Your instructions:
List each line of the data that contains the word "Alloy", copying every such line in full. Case counts, so only lines with that exact capitalization match.

BEGIN

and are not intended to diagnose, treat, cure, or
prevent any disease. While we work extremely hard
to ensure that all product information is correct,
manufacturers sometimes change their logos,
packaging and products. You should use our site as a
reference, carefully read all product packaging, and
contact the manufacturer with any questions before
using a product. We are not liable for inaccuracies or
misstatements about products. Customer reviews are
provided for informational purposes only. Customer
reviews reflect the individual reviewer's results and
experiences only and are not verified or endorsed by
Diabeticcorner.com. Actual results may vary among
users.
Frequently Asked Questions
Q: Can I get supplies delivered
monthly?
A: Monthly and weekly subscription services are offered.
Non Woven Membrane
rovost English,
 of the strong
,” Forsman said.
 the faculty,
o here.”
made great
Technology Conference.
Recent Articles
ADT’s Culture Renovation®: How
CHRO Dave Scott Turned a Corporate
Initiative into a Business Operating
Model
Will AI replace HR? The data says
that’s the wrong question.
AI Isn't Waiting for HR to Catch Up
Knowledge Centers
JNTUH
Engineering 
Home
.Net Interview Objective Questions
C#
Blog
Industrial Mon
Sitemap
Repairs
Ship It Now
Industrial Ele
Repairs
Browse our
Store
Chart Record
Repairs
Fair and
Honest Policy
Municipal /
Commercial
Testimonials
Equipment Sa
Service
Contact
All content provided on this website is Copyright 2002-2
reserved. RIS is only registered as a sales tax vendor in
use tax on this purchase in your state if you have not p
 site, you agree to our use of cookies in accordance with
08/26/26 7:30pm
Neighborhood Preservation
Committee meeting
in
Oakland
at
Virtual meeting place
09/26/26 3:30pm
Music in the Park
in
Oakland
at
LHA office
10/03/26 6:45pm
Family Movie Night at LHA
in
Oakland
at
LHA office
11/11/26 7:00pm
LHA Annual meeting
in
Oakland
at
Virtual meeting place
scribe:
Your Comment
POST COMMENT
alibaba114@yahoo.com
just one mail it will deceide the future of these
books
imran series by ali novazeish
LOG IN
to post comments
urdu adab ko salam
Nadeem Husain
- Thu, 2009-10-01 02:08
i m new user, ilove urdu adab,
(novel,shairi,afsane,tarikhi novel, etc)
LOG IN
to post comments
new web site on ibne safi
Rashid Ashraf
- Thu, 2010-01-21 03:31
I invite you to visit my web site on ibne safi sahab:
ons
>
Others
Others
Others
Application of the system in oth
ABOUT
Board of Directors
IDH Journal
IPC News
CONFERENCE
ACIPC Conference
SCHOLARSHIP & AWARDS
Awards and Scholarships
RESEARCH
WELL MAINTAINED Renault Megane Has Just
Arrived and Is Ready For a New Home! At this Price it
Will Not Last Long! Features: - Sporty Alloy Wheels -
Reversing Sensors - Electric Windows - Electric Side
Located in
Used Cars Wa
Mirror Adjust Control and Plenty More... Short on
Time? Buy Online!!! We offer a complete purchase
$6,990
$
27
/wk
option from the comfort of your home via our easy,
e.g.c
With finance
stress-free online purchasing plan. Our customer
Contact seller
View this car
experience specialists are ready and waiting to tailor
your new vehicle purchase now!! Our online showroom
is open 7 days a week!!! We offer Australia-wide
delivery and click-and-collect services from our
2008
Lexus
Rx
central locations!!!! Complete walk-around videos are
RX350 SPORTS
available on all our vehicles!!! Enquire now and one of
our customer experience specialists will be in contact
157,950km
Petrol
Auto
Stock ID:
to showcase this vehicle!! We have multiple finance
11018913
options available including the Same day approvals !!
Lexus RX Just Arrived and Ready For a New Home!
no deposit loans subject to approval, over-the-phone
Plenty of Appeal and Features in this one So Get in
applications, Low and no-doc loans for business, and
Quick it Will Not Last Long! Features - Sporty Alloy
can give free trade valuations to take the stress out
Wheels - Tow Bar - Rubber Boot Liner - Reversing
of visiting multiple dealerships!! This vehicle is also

END

Solution to this exercise:
Will Not Last Long! Features: - Sporty Alloy Wheels -
Quick it Will Not Last Long! Features - Sporty Alloy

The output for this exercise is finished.